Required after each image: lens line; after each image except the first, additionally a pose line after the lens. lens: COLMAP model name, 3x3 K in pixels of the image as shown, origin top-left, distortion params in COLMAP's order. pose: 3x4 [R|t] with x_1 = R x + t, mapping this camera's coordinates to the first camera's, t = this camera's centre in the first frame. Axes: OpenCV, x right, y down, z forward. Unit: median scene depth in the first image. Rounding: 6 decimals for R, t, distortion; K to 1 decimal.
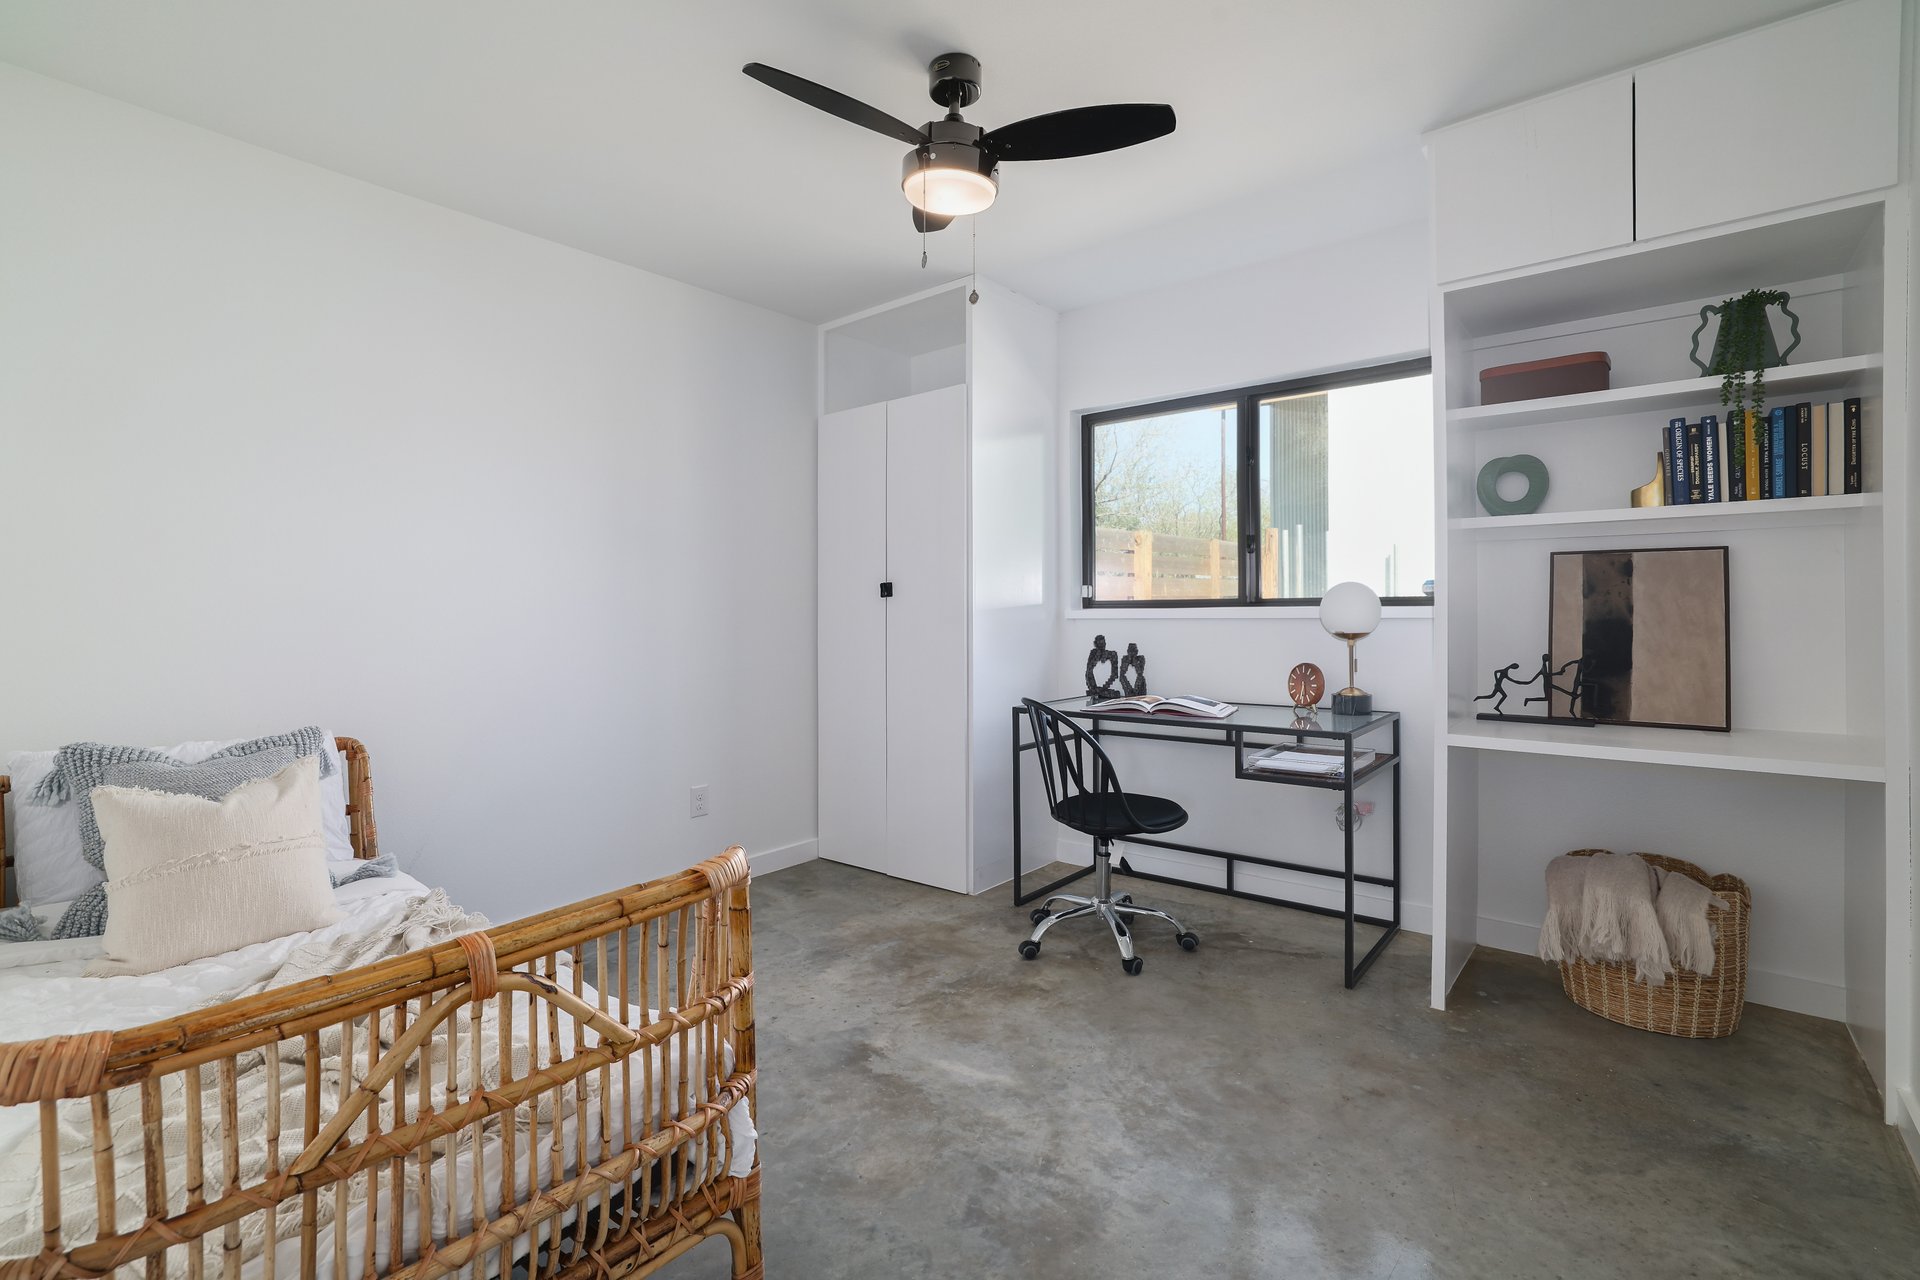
lens RADIAL K [[890.2, 0, 956.5], [0, 890.2, 630.5], [0, 0, 1]] dist [-0.003980, -0.000450]
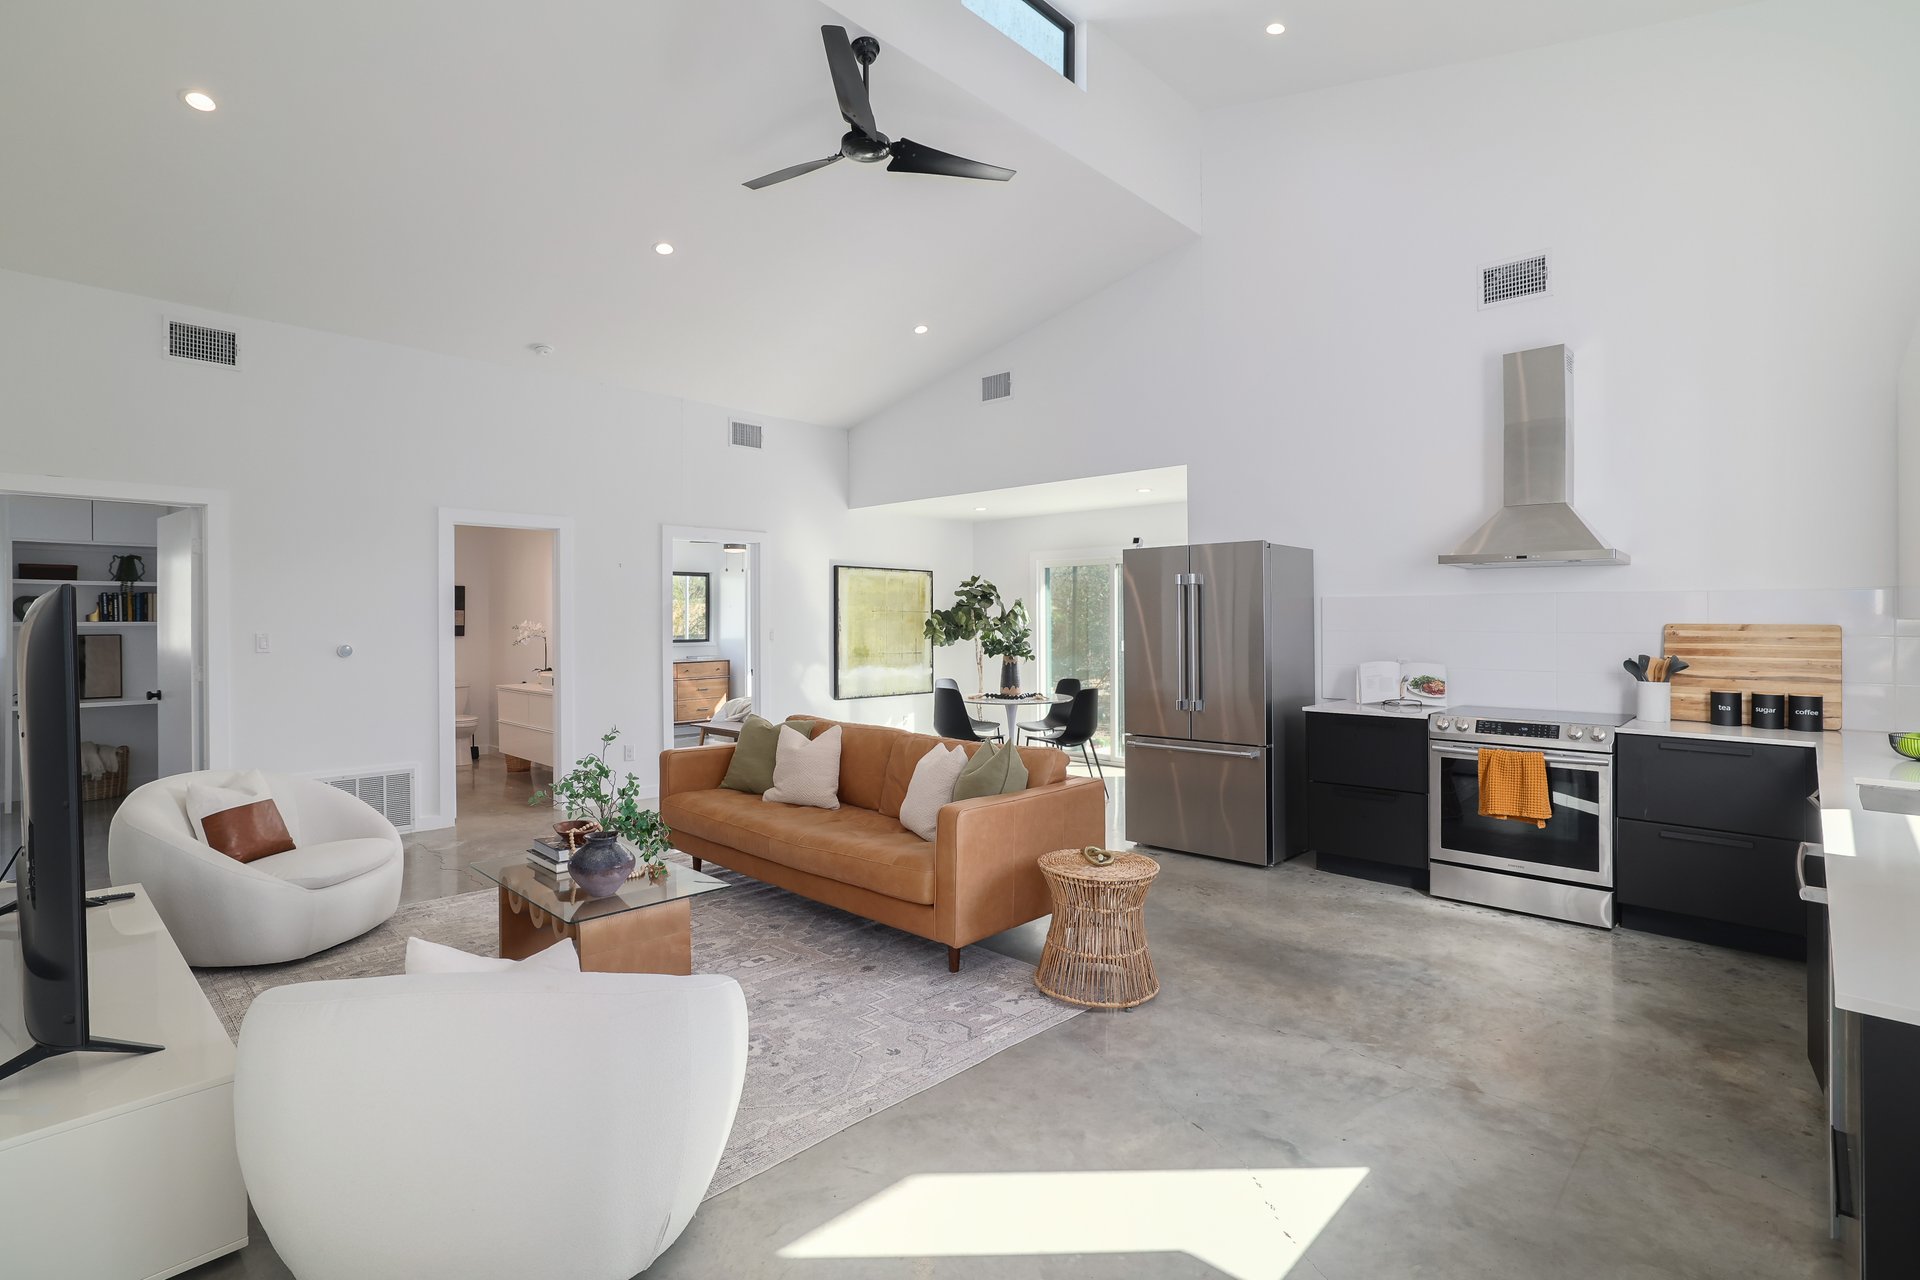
lens RADIAL K [[890.2, 0, 954.1], [0, 890.2, 624.5], [0, 0, 1]] dist [-0.003980, -0.000450]
pose [[0.084201, -0.003775, 0.996442, -1.926012], [-0.007358, 0.999963, 0.004410, -0.172057], [-0.996422, -0.007703, 0.084170, -2.107081]]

About this task -> Your reply should be the full data above, copied exactly, with no pictures in it.

Result of the task ->
Required after each image: lens line; after each image except the first, additionally a pose line after the lens. lens: COLMAP model name, 3x3 K in pixels of the image as shown, origin top-left, distortion params in COLMAP's order. pose: 3x4 [R|t] with x_1 = R x + t, mapping this camera's coordinates to the first camera's, t = this camera's centre in the first frame. Axes: OpenCV, x right, y down, z forward. Unit: median scene depth in the first image. Rounding: 6 decimals for R, t, distortion; K to 1 decimal.
lens RADIAL K [[890.2, 0, 956.5], [0, 890.2, 630.5], [0, 0, 1]] dist [-0.003980, -0.000450]
lens RADIAL K [[890.2, 0, 954.1], [0, 890.2, 624.5], [0, 0, 1]] dist [-0.003980, -0.000450]
pose [[0.084201, -0.003775, 0.996442, -1.926012], [-0.007358, 0.999963, 0.004410, -0.172057], [-0.996422, -0.007703, 0.084170, -2.107081]]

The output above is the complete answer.